Maurizio Carucci: «Un cd col mio respiro per colmare il vuoto»

Il concerto. Il frontman degli Ex-Otago il 1° settembre al «Bum bum festival» di Trescore con il suo primo album da solista.

Al telefono ha il fiato corto: «Sono in vigna, sto facendo vendemmia e fa ancora caldo». Siamo già in tema di «Respiro». Maurizio Carucci ha il cuore nelle canzoni, i piedi ben piantati sul terreno. In alta Val Borbera segue la sua piccola azienda agricola e lì, da frontman degli Ex-Otago in libertà, ha scritto le canzoni del suo primo album solo. Senza gli altri, in completa autarchia. Un disco realizzato a contatto con la natura, a partire da un disagio interiore dettato da questi anni, dal rapporto con la musica, dal desiderio di riconquistarla, ma dal lato di una visione del tutto personale.

Gli Otaghi ci sono ancora, ma Carucci stavolta balla da solo, anche in tournée. Fa tappa giovedì 1 settembre al «Bum Bum Festival» al Parco Le Stanze di Trescore (inizio ore 21.30; ingresso libero) e vale la pena di ascoltarlo dal vivo perché le canzoni di «Respiro» raccontano al meglio la sua identità. Sono nate dall’urgenza di dare risposte, a chi le ha scritte, in uno spazio d’intimità che le ha rese estreme, angolose. Maurizio s’è preso una boccata d’aria, e un momento di ripensamento: sulla musica, l’esistenza. Il disco ha un carattere salvifico, per lui, per tutti noi.

«È un lavoro nato per fare del bene a me –spiega –. Avevo bisogno di indicazioni sul mio presente, magari anche sul futuro. Ho sentito la necessità di praticare un po’ di solitudine. Vivo in due gruppi, ormai da tantissimi anni: gli Ex-Otago, da una parte, Cascina Barbana, un collettivo agricolo, dall’altra. In questi ultimi tempi mi sono ritrovato a non sapere più chi fossi. In una situazione del genere è possibile perdere l’orientamento. In un gruppo è tutto mediato. Da un’idea tua può nascere qualcosa di molto più grande e articolato. Arrivi in luoghi immaginari o fisici che non avevi neppure pensato. Ma a quarant’anni, complici tante situazioni, la pandemia, la morte prematura di un giovane amico, ho cominciato a traballare. Non ho retto il colpo. Il disco mi ha aiutato a sopportare le fatiche; la musica mi ha salvato. Era già accaduto. Ho provato a ritrovarmi, a capire chi fossi in realtà. Quando hai una medicina che ti fa star meglio, alla fine la usi per curare tutto. Fare musica da solo mi ha aiutato a capire cosa sono diventato».

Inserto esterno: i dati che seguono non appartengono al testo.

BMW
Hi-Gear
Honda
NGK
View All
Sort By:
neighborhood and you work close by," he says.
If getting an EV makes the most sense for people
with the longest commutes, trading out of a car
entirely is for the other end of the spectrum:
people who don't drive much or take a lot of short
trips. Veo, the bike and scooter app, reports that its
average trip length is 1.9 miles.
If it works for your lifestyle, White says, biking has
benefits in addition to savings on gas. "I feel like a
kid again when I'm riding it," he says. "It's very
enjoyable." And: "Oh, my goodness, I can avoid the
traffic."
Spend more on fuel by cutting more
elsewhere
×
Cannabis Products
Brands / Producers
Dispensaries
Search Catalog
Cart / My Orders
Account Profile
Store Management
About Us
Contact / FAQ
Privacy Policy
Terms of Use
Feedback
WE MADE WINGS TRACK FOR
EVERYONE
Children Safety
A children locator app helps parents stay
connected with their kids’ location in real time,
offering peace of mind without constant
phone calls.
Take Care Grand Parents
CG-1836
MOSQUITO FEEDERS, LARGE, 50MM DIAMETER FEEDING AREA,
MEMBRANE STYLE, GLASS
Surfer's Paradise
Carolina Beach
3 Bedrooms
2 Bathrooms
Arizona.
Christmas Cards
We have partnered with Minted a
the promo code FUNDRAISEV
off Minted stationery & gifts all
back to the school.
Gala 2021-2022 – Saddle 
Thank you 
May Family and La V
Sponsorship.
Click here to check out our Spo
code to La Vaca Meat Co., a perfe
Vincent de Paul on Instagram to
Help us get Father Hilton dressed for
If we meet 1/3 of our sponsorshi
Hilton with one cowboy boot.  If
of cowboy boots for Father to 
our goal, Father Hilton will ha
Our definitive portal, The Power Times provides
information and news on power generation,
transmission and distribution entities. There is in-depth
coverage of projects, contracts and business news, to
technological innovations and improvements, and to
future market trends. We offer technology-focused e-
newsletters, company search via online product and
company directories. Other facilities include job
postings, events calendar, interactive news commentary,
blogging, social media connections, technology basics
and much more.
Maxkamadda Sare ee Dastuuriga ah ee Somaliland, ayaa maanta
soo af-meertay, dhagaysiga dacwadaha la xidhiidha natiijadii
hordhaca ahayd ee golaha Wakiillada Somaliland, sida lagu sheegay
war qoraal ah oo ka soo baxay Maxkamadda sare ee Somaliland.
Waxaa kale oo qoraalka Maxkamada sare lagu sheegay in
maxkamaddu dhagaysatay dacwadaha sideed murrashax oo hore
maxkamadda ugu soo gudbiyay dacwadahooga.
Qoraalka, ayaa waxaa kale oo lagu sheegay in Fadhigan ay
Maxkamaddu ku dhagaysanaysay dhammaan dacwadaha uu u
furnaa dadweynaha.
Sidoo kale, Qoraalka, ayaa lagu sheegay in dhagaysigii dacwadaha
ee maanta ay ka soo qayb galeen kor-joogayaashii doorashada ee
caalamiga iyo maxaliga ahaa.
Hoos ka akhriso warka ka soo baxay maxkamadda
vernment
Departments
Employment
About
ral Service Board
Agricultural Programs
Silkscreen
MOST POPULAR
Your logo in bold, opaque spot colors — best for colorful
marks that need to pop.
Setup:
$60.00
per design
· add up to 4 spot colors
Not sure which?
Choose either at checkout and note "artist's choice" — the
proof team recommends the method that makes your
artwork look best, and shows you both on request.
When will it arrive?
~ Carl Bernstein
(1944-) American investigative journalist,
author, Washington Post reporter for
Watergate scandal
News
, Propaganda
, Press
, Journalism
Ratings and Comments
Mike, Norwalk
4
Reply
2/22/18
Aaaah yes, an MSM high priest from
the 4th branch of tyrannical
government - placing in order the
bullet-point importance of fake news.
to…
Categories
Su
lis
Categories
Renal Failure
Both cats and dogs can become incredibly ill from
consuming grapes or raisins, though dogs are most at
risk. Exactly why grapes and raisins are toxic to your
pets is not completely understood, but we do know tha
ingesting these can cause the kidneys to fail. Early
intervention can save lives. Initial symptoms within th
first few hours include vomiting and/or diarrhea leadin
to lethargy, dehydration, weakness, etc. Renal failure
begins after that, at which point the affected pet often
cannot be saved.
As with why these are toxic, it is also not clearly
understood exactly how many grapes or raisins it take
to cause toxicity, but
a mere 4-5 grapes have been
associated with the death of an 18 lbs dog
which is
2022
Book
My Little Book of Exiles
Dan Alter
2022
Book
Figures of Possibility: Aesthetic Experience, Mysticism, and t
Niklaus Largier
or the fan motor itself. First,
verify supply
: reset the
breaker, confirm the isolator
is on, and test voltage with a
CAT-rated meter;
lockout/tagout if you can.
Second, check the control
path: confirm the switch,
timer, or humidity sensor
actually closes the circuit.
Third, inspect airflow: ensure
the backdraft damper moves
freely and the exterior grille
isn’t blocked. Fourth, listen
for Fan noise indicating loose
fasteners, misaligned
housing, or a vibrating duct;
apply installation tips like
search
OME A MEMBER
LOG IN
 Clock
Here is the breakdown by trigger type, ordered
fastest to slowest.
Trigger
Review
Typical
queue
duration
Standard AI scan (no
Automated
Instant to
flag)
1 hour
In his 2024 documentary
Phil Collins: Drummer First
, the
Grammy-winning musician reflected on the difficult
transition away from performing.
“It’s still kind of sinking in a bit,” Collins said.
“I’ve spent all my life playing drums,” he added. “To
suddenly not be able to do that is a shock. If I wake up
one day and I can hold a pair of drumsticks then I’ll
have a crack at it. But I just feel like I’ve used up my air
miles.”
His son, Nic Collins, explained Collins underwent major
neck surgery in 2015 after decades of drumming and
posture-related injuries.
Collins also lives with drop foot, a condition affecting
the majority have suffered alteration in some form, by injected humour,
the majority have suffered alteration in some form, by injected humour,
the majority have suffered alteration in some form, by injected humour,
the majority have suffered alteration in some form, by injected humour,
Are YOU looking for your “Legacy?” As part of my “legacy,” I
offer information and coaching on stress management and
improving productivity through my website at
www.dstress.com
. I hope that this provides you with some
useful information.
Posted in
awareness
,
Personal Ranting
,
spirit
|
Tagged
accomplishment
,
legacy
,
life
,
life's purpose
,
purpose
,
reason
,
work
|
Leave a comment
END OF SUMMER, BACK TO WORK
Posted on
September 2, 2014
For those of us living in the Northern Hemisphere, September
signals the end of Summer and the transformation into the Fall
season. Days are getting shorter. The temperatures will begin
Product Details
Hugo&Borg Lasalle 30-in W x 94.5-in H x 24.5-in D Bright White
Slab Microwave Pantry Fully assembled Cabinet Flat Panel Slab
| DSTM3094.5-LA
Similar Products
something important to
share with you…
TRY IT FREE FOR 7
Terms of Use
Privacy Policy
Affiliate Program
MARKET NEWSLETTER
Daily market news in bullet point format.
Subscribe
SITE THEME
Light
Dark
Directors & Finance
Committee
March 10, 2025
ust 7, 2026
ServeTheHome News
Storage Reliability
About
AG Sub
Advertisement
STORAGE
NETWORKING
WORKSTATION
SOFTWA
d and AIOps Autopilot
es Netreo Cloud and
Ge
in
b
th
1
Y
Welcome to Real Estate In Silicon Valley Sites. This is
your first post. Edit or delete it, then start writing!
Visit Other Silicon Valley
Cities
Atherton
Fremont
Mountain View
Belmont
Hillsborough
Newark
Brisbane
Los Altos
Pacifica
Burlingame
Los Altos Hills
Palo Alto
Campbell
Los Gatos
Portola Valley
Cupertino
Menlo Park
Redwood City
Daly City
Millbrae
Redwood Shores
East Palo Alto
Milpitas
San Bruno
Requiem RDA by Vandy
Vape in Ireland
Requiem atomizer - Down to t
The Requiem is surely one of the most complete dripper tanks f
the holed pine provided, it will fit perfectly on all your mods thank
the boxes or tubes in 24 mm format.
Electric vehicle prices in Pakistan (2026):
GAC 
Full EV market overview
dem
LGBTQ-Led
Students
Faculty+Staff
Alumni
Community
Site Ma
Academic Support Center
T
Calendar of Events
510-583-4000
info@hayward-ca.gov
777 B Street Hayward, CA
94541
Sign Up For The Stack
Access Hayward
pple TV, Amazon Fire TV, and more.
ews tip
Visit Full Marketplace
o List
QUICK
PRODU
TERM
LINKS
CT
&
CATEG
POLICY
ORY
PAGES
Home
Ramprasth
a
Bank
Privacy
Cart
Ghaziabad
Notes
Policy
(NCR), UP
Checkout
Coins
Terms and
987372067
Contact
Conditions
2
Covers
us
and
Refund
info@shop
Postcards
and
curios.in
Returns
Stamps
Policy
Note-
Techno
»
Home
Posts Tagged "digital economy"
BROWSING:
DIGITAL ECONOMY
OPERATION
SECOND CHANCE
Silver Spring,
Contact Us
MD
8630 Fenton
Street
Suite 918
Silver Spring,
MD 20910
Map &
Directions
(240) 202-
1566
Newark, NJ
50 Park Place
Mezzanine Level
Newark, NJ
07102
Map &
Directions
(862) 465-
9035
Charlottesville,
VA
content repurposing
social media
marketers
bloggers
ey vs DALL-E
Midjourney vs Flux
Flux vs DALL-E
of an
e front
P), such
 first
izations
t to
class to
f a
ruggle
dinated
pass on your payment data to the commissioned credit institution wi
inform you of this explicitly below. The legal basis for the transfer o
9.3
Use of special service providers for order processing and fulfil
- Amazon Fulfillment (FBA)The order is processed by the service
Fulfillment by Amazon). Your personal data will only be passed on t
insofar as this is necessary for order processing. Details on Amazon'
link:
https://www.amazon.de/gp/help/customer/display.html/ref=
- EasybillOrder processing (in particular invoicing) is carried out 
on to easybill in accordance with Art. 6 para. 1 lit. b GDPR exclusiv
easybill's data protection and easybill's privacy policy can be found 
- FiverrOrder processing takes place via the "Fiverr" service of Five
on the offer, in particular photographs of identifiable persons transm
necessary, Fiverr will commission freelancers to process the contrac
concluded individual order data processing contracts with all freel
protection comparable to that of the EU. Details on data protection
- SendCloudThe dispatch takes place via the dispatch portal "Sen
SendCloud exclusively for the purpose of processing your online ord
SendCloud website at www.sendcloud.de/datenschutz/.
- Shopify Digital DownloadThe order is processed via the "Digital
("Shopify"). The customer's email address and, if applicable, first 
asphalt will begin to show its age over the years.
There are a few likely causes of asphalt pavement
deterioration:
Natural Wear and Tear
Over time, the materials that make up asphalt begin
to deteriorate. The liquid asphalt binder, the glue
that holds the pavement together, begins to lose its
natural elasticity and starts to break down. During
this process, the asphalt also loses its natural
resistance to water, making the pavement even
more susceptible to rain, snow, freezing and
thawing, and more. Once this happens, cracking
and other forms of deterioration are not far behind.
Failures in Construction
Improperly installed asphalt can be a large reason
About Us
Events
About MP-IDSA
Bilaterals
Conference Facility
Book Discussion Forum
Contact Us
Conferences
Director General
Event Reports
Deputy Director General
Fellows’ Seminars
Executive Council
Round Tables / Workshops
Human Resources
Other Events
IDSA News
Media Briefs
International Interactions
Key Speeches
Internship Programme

È possibile che questo album somigli di più alla comunità della Val Borbera, a certi elementi della natura, il silenzio, le stagioni, il «Fauno» che protegge campi e greggi?

«Senza dubbio sì. Un disco scritto da me, suonato interamente da me, registrato in solitudine, è chiaro che ha a che fare più con la terra, la natura, con i suoni del bosco. Anche se qualcosa di queste atmosfere si ritrova anche nei pezzi degli Otaghi che ho scritto. Queste canzoni corrispondono più a me. Sono stato libero di raccontare quel che sentivo. “Respiro” è un disco con molti spigoli estetici, molte canzoni le ho prodotte io, i pianoforti un po’ sbilenchi sono tutti suonati da me, registrati a casa, col mio pianoforte. Non è nato con l’obiettivo di arrivare a tanta gente, e dimostrarsi pop».

Per certi versi è un disco estremo.

«Effettivamente ha le sue estremità. Forse non lo rifarei più un disco così, e meno male: vuol dire che ha funzionato. Avevo bisogno di farlo per colmare un vuoto. “Respiro” ha riempito tutti i vuoti che avevo».

In questo disco l’interiorità si muove all’interno di un tracciato, di un respiro prima di tutto spirituale. Lo suggerisce la natura, la terra, l’aria. C’è un cammino di ricerca?

«Nella maniera più assoluta sì. L’album si chiama “Respiro” per mille ragioni. Coltivo la mia spiritualità da tanti anni. Sono in cerca di qualcosa. Non sono cattolico cristiano, ma sono religioso, avverto il senso dell’esserlo. Se emerge dal disco sono contento: è un percorso che sto affrontando».